On avait découvert la jeune chorégraphe il y a 2/3 ans dans la cour carrée du Louvre pour une performance dans laquelle elle se réappropriait la Danse serpentine de Loïe Fuller. Cette fois-ci dans sa pièce Danse concert donnée au Centre Pompidou, elle explorait les rapports de la musique et du mouvement en introduisant sur scène des theremins, instrument de musique inventé par le russe Léon Theremin dans les années 1920 et qui émet des sons en fonction des mouvements qui viennent modifier le champ électromagnétique qu’il produit. Si nous étions réservés au début du spectacle nous sommes sortis plutôt convaincu par cette proposition dans laquelle la chorégraphie (selon les (dé)placements des 3 danseuses dans l’espace scénique et les mouvements chorégraphiés, la dynamique d’exécution, la vitesse du geste) vient modifier le champ électromagnétique produisant en direct la partition musicale, inversant le lien habituel d’une danse dépendante de la partition musicale. 

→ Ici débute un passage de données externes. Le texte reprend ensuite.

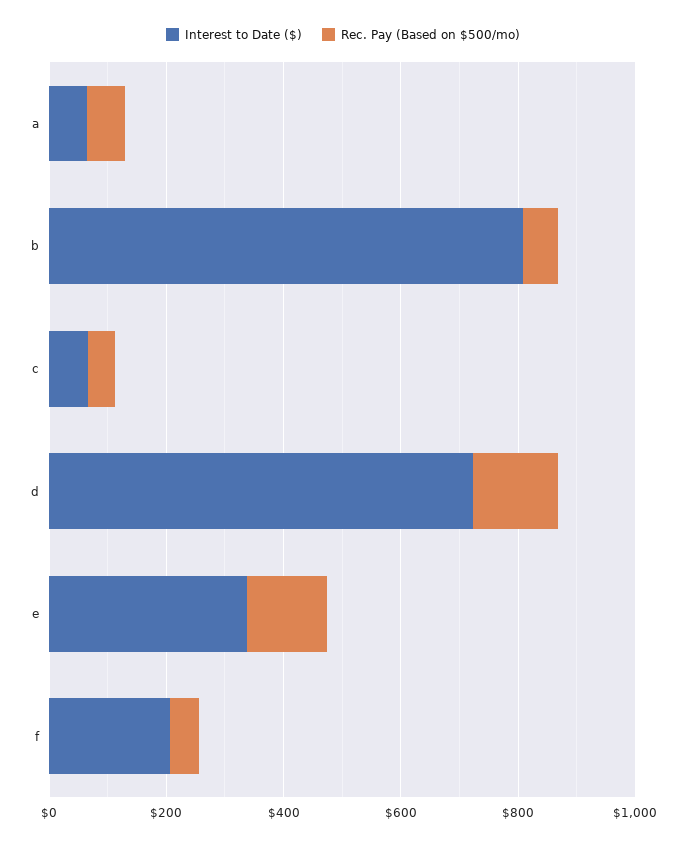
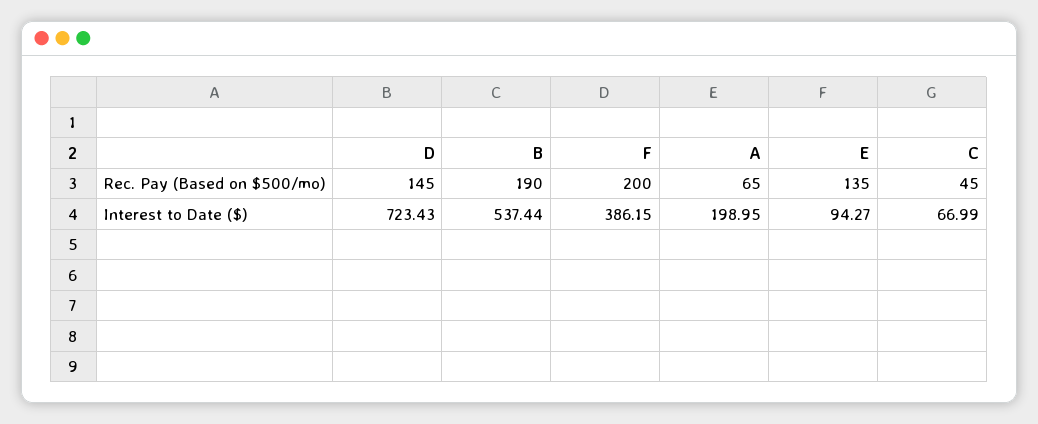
Interest to Date ($), a: 50 -> 198.95
Interest to Date ($), b: 800 -> 537.44
Rec. Pay (Based on $500/mo), b: 50 -> 190
Interest to Date ($), e: 350 -> 94.27
Interest to Date ($), f: 200 -> 386.15
Rec. Pay (Based on $500/mo), f: 50 -> 200

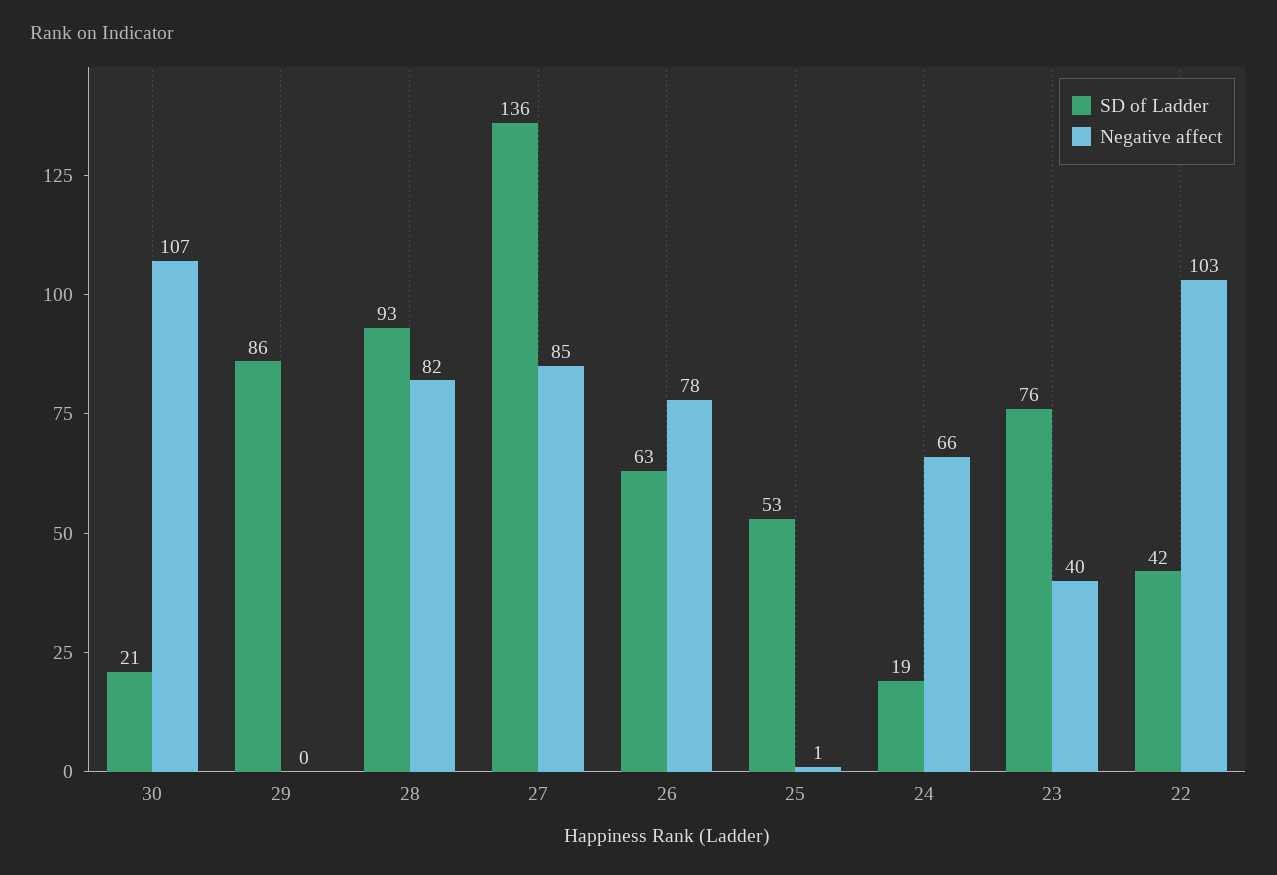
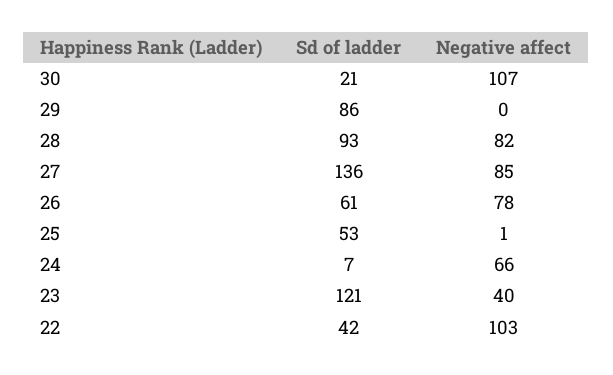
SD of Ladder, 26: 63 -> 61
SD of Ladder, 24: 19 -> 7
SD of Ladder, 23: 76 -> 121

# Ruth Childs, re-création de 2 pièces de Lucinda Childs.
Dans le cadre du festival Parades for FIAC, 4 pièces de la chorégraphe américaine étaient recréées par sa fille Ruth, dont 2 au sein de la collection du Musée national d’Art moderne du Centre Pompidou. Très beau moment que celui de voir des pièces datées du début des années 1970 réactivées au sein d’un des plus beaux musées d’art. Chorégraphies épurées et minimalistes, clarté du vocabulaire. Particular Reel de 1973 est un solo, une longue marche avec des mouvements de rotation du corps sur lui-même soutenu par l’élévation et la direction que donnent les bras. Reclining Rondo est un trio qui se déroule au sol. Tout est à l’unisson, seul l’orientation des corps subit des modifications.